● **Task**: Please copy the text word for word, starting at the line that contains "Why are most Mandarin" and ending after the line that contains "Use our search engine to". Leave the pictures out of your answer.

● **Data extract**:
--- --- ---
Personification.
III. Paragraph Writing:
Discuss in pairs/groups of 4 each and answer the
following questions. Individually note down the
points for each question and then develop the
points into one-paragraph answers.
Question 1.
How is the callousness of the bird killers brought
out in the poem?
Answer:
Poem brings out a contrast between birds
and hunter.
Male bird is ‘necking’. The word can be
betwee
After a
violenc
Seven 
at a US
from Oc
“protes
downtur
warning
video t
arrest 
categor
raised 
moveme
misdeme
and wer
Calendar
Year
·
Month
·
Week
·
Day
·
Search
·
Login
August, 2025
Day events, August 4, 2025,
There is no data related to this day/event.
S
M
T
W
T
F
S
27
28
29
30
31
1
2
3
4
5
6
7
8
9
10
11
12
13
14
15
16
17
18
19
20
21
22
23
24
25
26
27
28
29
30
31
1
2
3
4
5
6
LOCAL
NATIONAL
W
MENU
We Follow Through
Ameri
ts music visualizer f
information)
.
--- --- ---
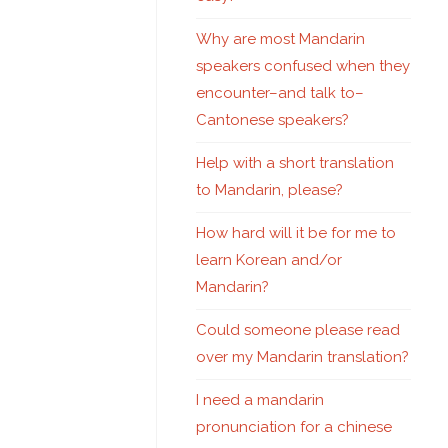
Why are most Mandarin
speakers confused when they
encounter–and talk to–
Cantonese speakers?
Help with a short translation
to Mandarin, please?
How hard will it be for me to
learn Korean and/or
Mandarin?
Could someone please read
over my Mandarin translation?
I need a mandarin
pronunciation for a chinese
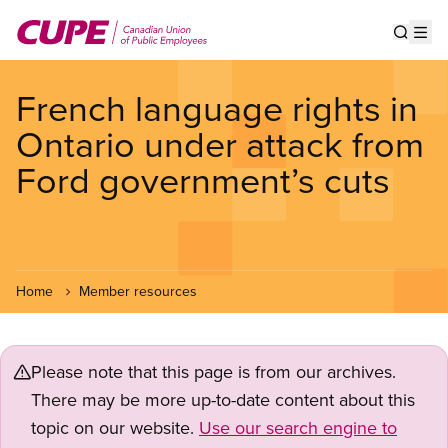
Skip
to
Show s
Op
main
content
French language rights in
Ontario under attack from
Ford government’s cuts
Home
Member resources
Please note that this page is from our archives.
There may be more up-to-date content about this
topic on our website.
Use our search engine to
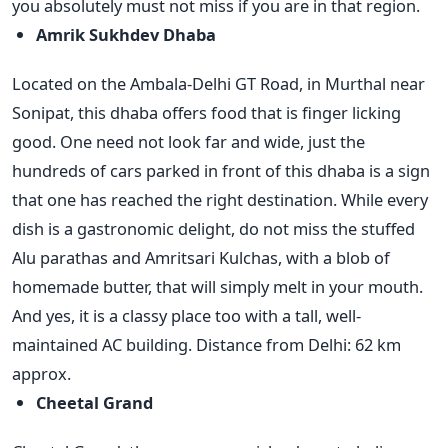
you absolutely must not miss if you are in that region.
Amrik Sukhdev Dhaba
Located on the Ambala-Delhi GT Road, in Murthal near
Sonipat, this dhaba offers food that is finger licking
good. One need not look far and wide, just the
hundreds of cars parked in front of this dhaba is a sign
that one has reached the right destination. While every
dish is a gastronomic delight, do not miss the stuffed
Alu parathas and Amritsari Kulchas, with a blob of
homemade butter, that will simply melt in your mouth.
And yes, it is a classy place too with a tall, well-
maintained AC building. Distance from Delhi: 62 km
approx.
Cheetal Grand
--- --- ---
● **Task output**:
Why are most Mandarin
speakers confused when they
encounter–and talk to–
Cantonese speakers?
Help with a short translation
to Mandarin, please?
How hard will it be for me to
learn Korean and/or
Mandarin?
Could someone please read
over my Mandarin translation?
I need a mandarin
pronunciation for a chinese
Skip
to
Show s
Op
main
content
French language rights in
Ontario under attack from
Ford government’s cuts
Home
Member resources
Please note that this page is from our archives.
There may be more up-to-date content about this
topic on our website.
Use our search engine to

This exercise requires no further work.